Brücke: Bei Pennyloafern quer über den Fußrist verlaufendes bandartiges Schaftteil mit der bekannten fensterartigen Aussparung zur Verstärkung dieser beim Loafer besonders belasteten Schaftstelle. Die Brücke kann kurz (von Blatteinsatznaht zu Blatteinsatznaht), mittellang (seitlich am Schaft angenäht) oder lang (bis in den Schuhboden reichend) sein. Synonym: Riegel, Querriegel, Bridge. Siehe „Pennyloafer“.
Brushleder: Hochpoliertes, glänzendes und deckgefärbtes Glattleder meist von Häuten älterer Tiere (Rind), selten Kalb, die aufgrund ihrer Narbenschäden (Muttermale, Verletzungen) beim Zurichten zunächst etwas abgeschliffen werden, um diese Fehler etwas zu egalisieren. Aufgrund von sich relativ stark abzeichnenden Gehfalten werden diese Leder nicht für die Produktion von Oberklasseschuhen verwendet. Synonym: Brush-off-Leder.

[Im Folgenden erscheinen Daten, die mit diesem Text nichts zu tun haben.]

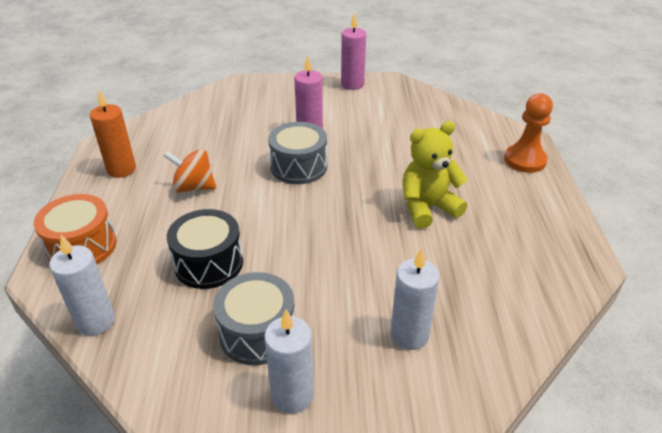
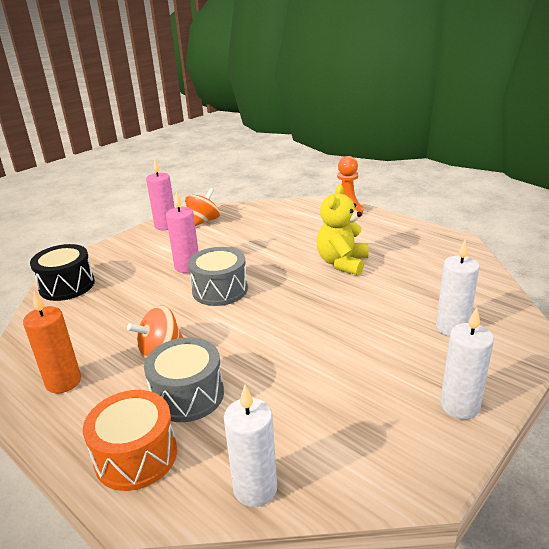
camera: 45 degrees left, 10 degrees down
(209, 263) = (268, 384): black drum -> black drum (67, 286)
(257, 333) = (378, 394): grey drum -> grey drum (188, 395)
(386, 96) = (204, 221): none -> orange spinning top

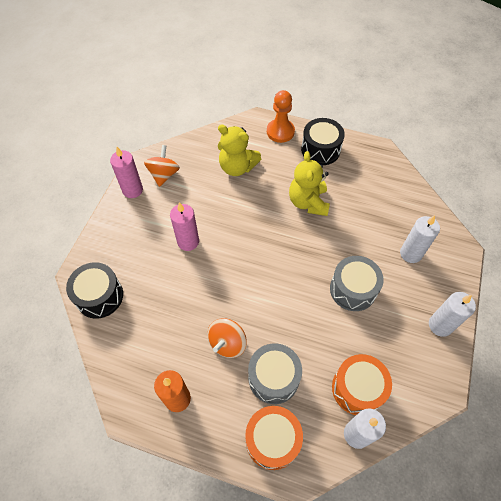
camera: 25 degrees left, 30 degrees up
(220, 290) = (232, 262): grey drum -> grey drum (353, 289)
(281, 228) = (237, 167): none -> yellow teddy bear
(291, 438) = (357, 388): none -> orange drum
(384, 230) = (320, 150): none -> black drum

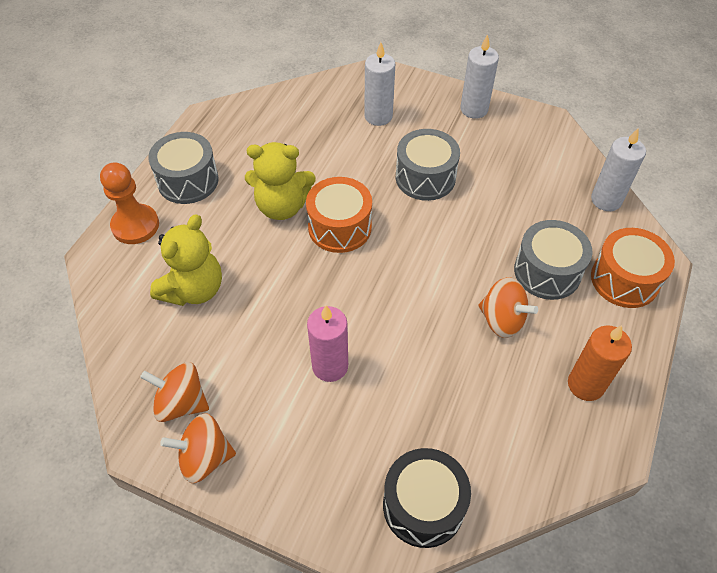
camera: 85 degrees left, 5 degrees down
(132, 190) = (205, 457): pink candle -> orange spinning top
(320, 150) = (188, 181): black drum -> grey drum
(357, 388) = (554, 192): orange drum -> orange drum (339, 227)

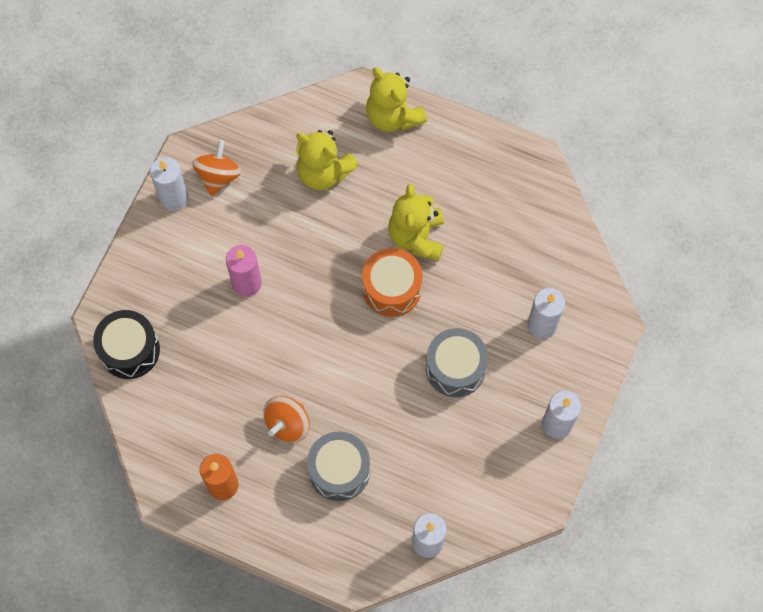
camera: 90 degrees right, 15 degrees up
(135, 225) = (393, 116): orange pawn -> yellow teddy bear
(188, 181) = (448, 152): grey drum -> none
(205, 457) = (174, 198): orange spinning top -> white candle
(624, 279) = (329, 540): orange drum -> none

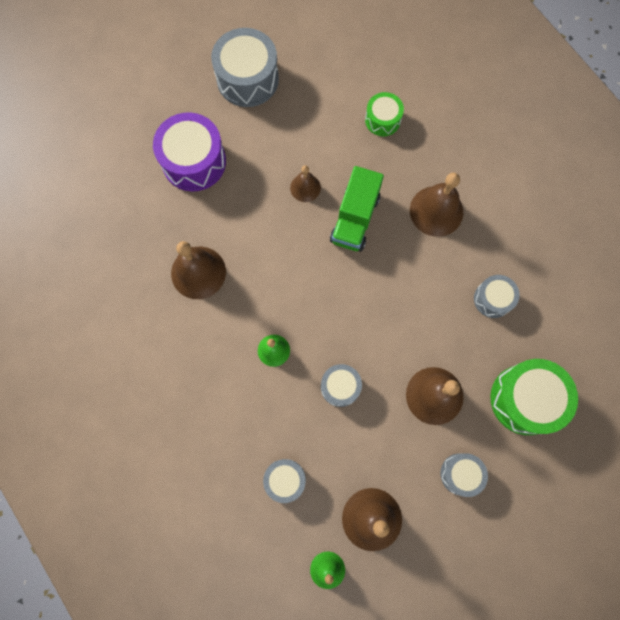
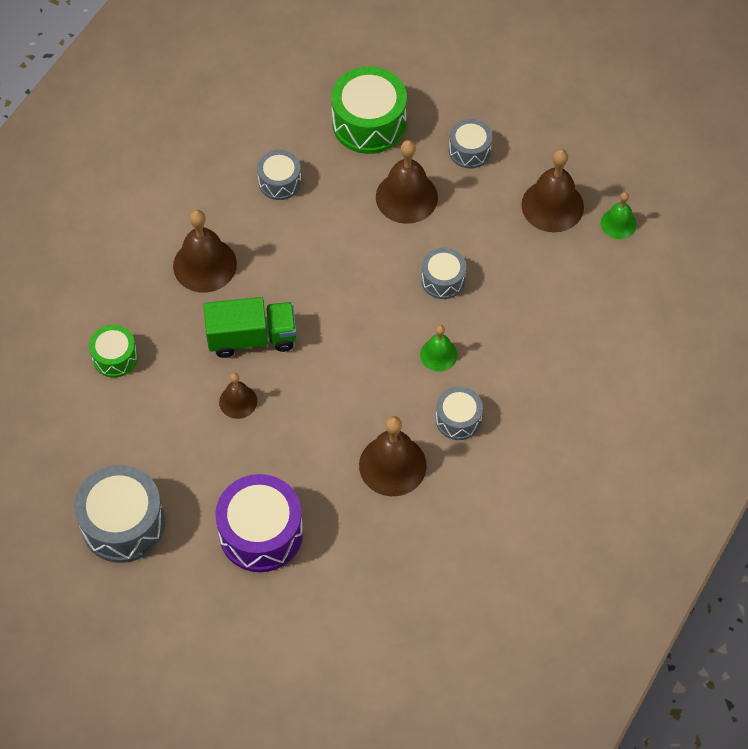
camera: 115 degrees left, 15 degrees down
(285, 480) = (560, 291): grey drum -> grey drum (458, 419)

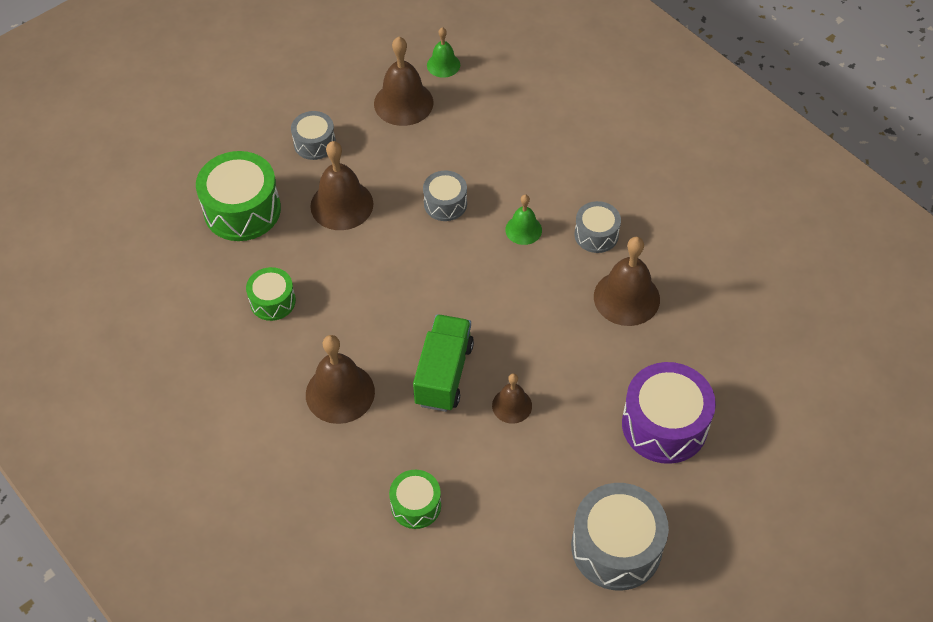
camera: 70 degrees left, 5 degrees down
(279, 182) = (272, 301): grey drum -> green drum

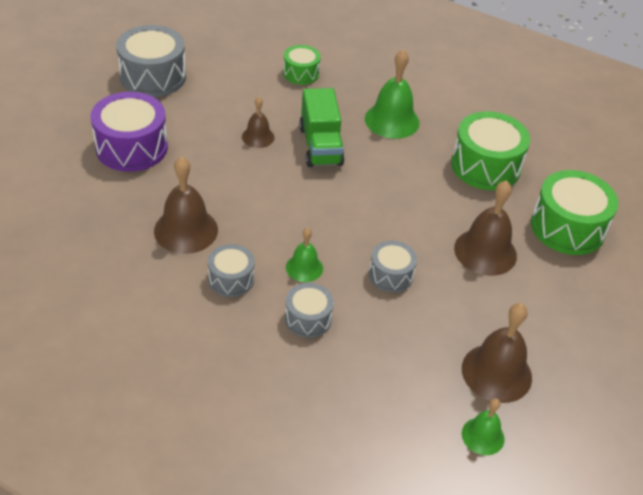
camera: 155 degrees right, 10 degrees down
(272, 301) = (485, 166): green drum -> green drum, size x1.76
(314, 143) = (553, 304): grey drum -> grey drum (308, 318)
(340, 393) = (392, 120): brown bell -> green bell

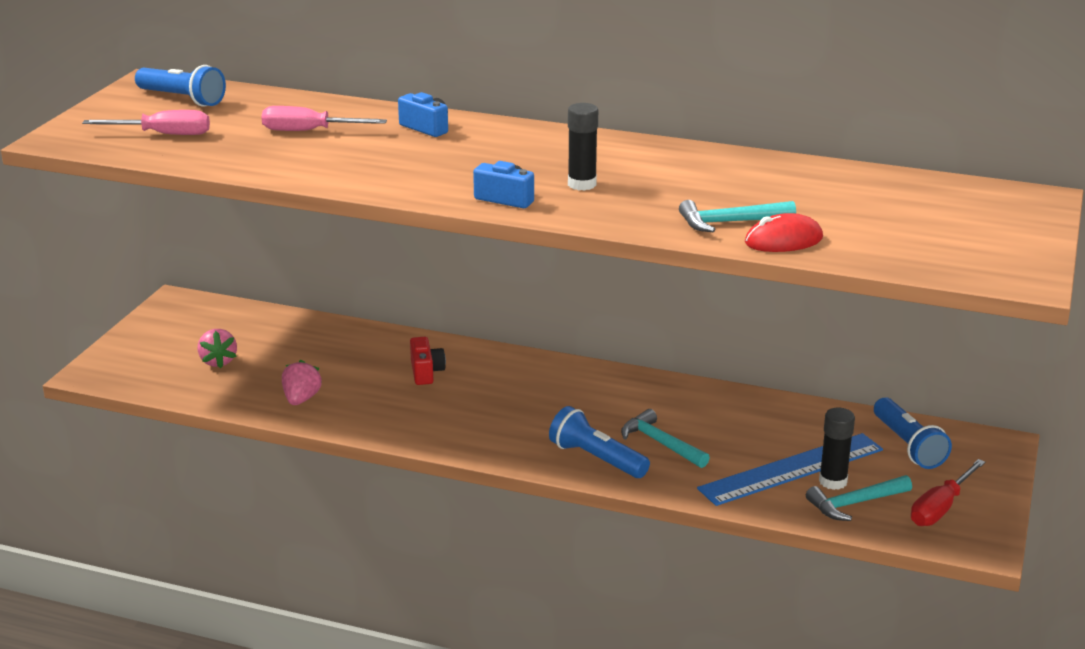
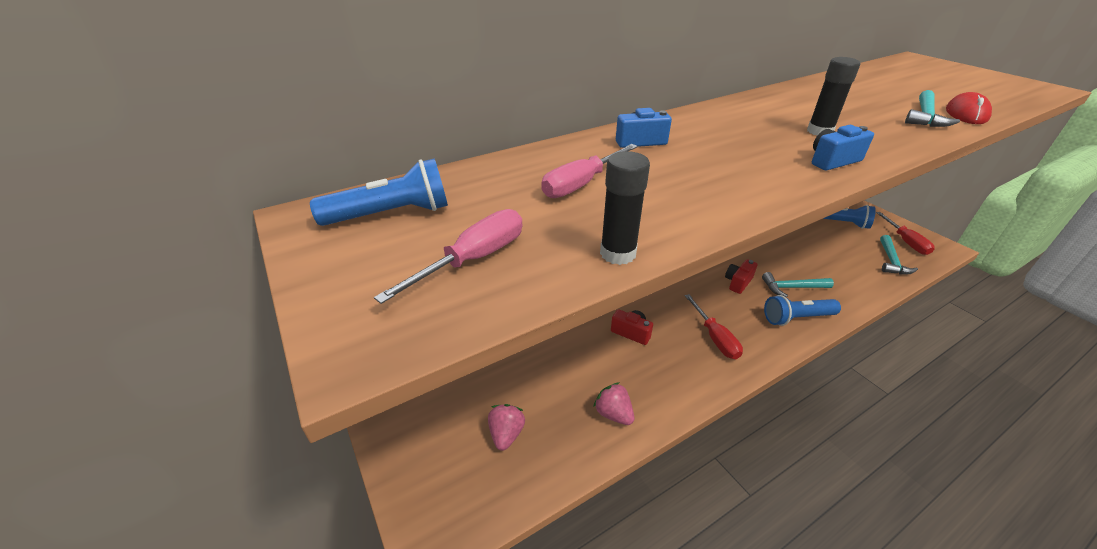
camera: 50 degrees left, 10 degrees up
(218, 361) = (506, 434): pink strawberry -> pink strawberry turned 105 degrees counterclockwise
(484, 419) = (715, 338): none -> red screwdriver
(615, 406) = (738, 282): none -> red camera
(791, 469) = (846, 262): blue ruler -> none
(833, 481) = (865, 257): black glue stick -> black glue stick (618, 253)

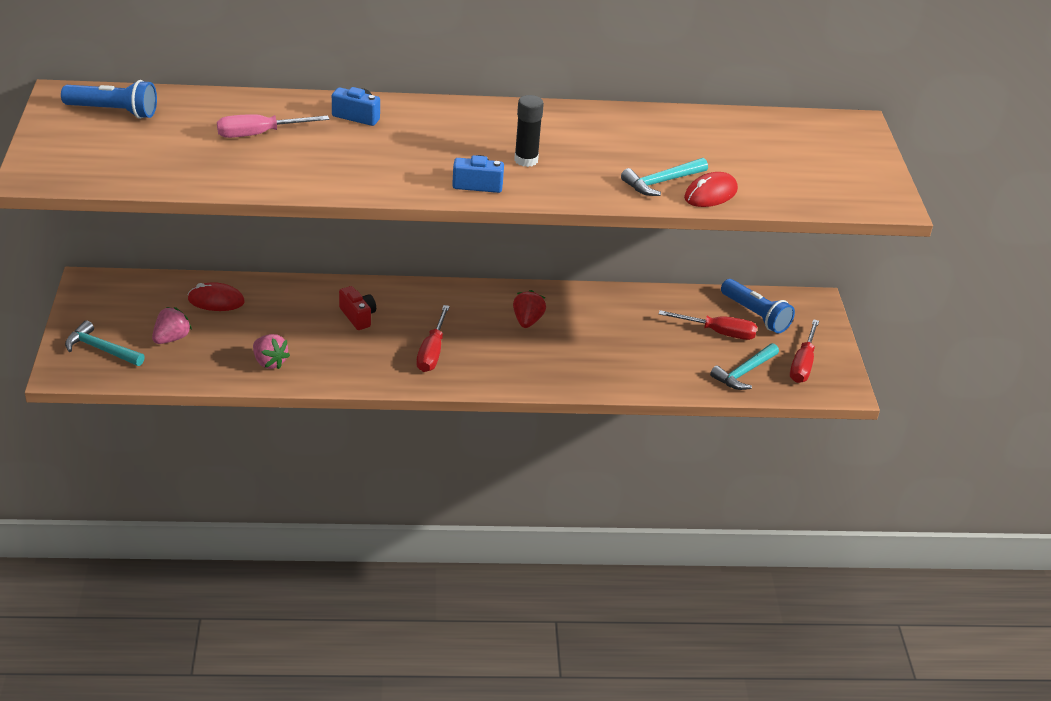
camera: 25 degrees right, 0 degrees up
(473, 259) = (130, 156): pink screwdriver -> none
(510, 372) = (216, 301): none -> red mouse
(613, 414) = (269, 362): pink strawberry -> pink strawberry turned 150 degrees clockwise
(618, 253) = (215, 183): black glue stick -> none
(738, 282) = (527, 321): red camera -> red strawberry
(792, 288) = (579, 348): turquoise hammer -> turquoise hammer (101, 349)
(796, 318) = (540, 371): blue flashlight -> none
(840, 241) = (718, 332): none -> red screwdriver

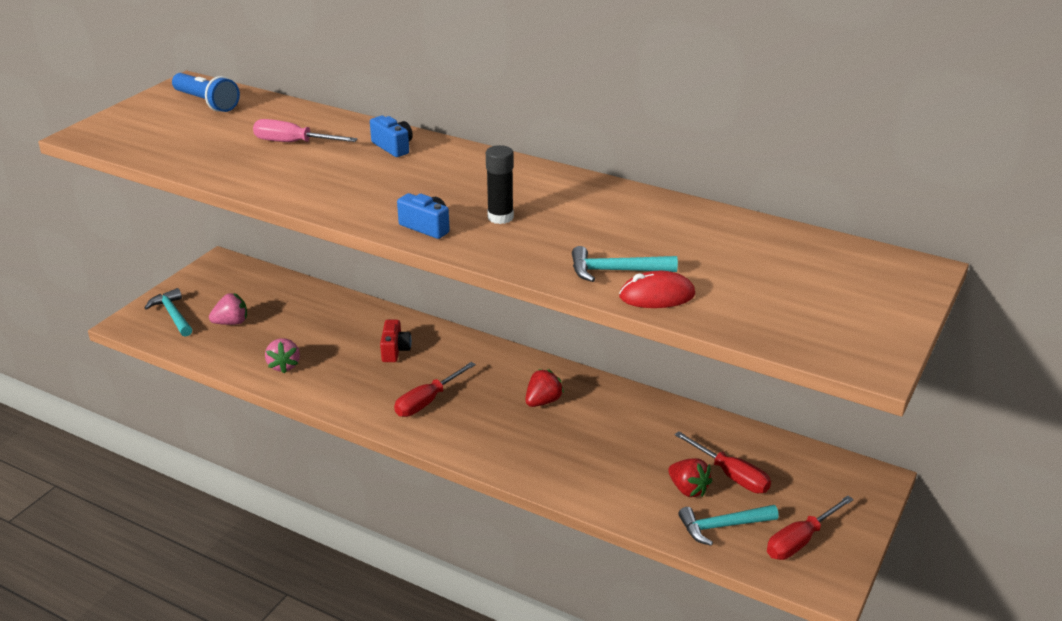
camera: 35 degrees right, 5 degrees down
(216, 301) = (296, 303): red mouse -> none
(698, 354) = (688, 489): none -> red strawberry
(755, 315) = (790, 471): blue flashlight -> none

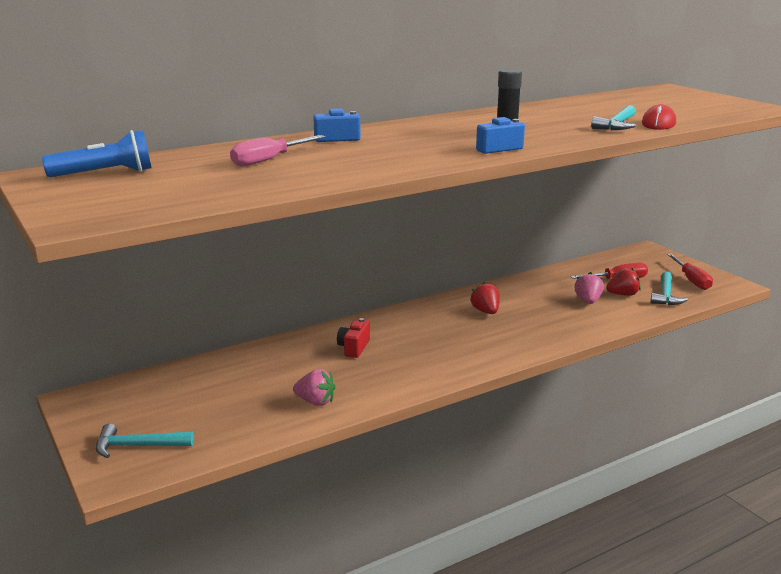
camera: 60 degrees left, 10 degrees down
(231, 322) = (203, 414): pink strawberry -> pink strawberry (588, 301)
(395, 350) = (354, 348): red camera -> red camera turned 105 degrees counterclockwise
(427, 401) = (442, 351): red screwdriver -> none

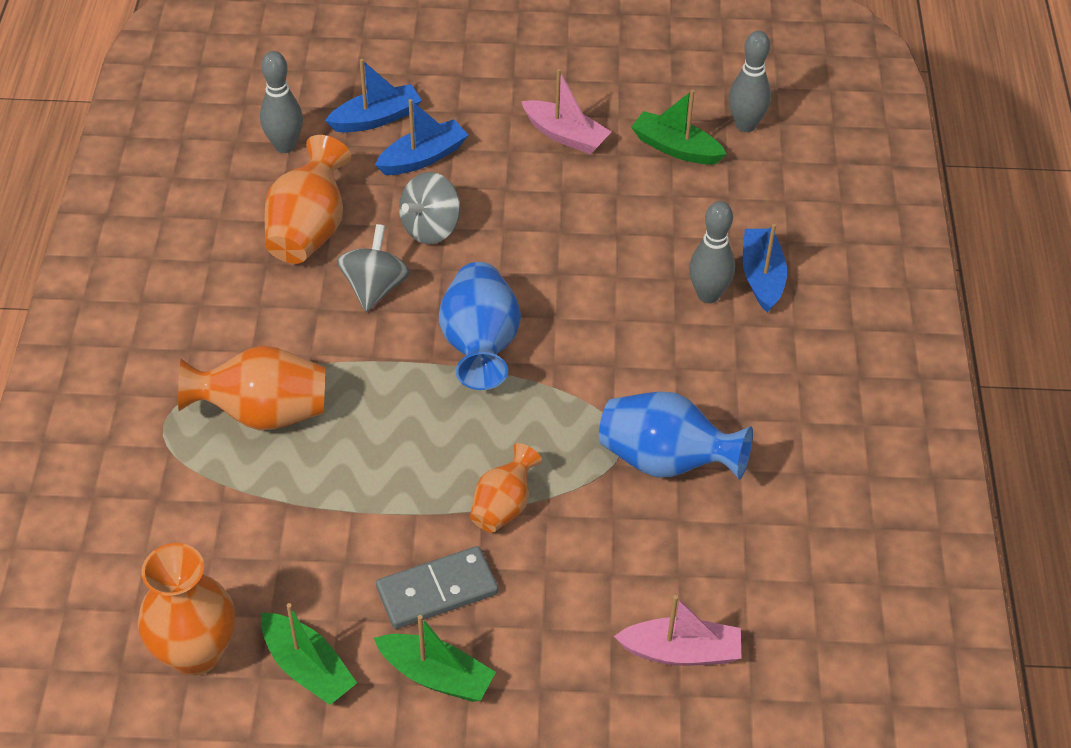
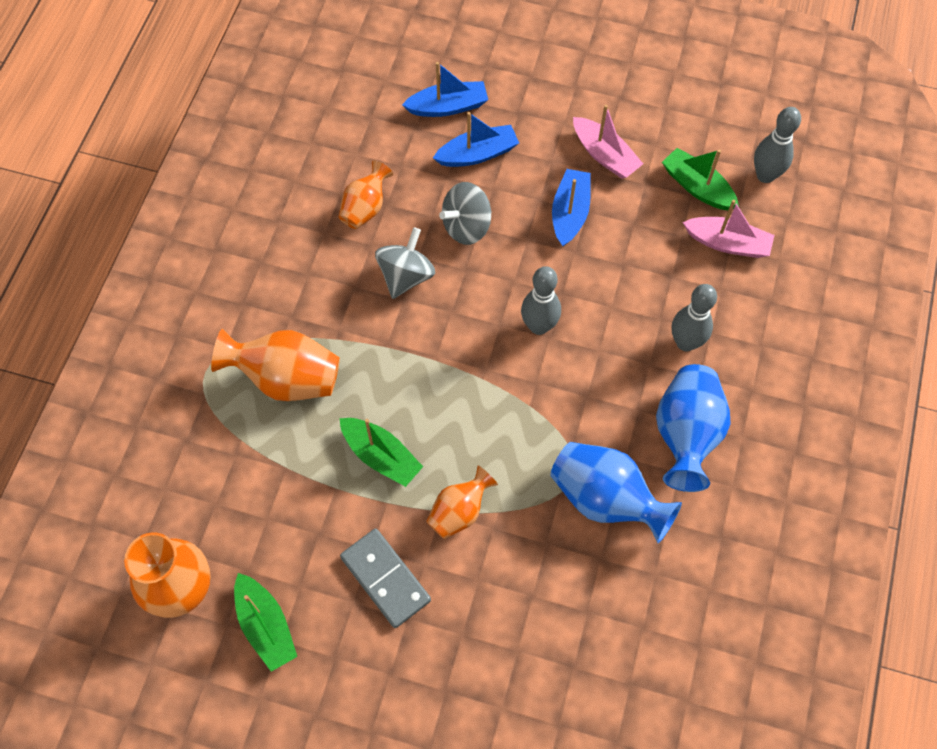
camera: 15 degrees right, 15 degrees up
(285, 146) = (365, 119): grey bowling pin -> grey bowling pin (539, 326)
(309, 230) = (365, 208): orange vase -> orange vase, size x0.61
(436, 676) = (365, 658): green boat -> green boat (381, 456)
(437, 590) = (385, 578): grey domino -> grey domino turned 60 degrees clockwise
(480, 346) = (479, 352): blue vase -> blue vase (686, 435)
(681, 652) = (570, 685): pink boat -> pink boat (727, 243)
(762, 277) = (737, 334): blue boat -> blue boat (570, 213)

Budapester: Im engeren Sinn eine Leistengrundform. Auch Bezeichnung eines auf dieser Leistenform gefertigten Schuhmodells: Fullbrogue (schottisch gelochter Derby mit Flügelkappen), breit und hoch mit leicht aufgeworfener Spitze und zwiegenähter doppelter Sohle. In Ungarn nennt man B. auch „Karlsbader“.
Büffelleder: Meist vegetabil oder pflanzlich-chrom gegerbtes Leder aus Büffelhäuten des in Indien und Indonesien lebenden Wasserbüffels. Siehe „Carabaoleder“.
Buggen: Umfalten von Leder oder anderen Stoffen an der Kante, um einen sauber abgerundeten Abschluss zu erzielen. Synonym: Bending und Umbuggen. Gegensatz: offenkantig.
Bürsten: Kurzform für Schuhbürsten. Bessere Bürsten haben einen Holzkörper und eine Besteckung mit Naturhaaren. Handgesteckte Bürsten sind reparierbar und die Haare leiden nicht so stark beim Einziehen, wie bei einer maschinellen Besteckung in Sacklöchern (einzelne Haare brechen ab und sind somit der Bürste für immer verloren). Gute Schuhbürsten halten viele Jahrzehnte. Man unterscheidet grobe Schmutzbürsten (Schweinsborsten, Agavefasern), Staubbürsten und Glanzbürsten (Rinderhaare, Pferdehaare), ferner Auftragbürstchen (Pferdeschwanzhaare) und Raulederbürsten (Krepp, Gummi, Messingdraht). Daneben existieren noch (Fein-)Polierbürsten (Ziegenhaar, Lammfell) und Exoten, wie beispielsweise Rahmenbürsten, die dazu gedacht sind, die Schuhrahmen und das oberhalb davon im Sohlen-Schaft-Winkel schwer zugängliche Schaftleder zu pflegen. Siehe „Auftragbürste“, „Glanzbürste“, „Polierbürste“, „Schmutzbürste“, „Staubbürste“.
Bürstfärbung: Die B. dient der einseitigen Lederfärbung. Dabei wird das Leder auf einer leicht geneigten Färbtafel ausgebreitet und die Farbe mit einer Bürste auf die Narbenseite aufgetragen und eingerieben. Zur Erzielung einer gleichmäßigen Färbung sind mehrere Farbaufträge notwendig. Ausschließlich bürstengefärbte Leder sind selten. Es handelt sich dann meist um derbes Schuhwerk in dunkleren Tönen.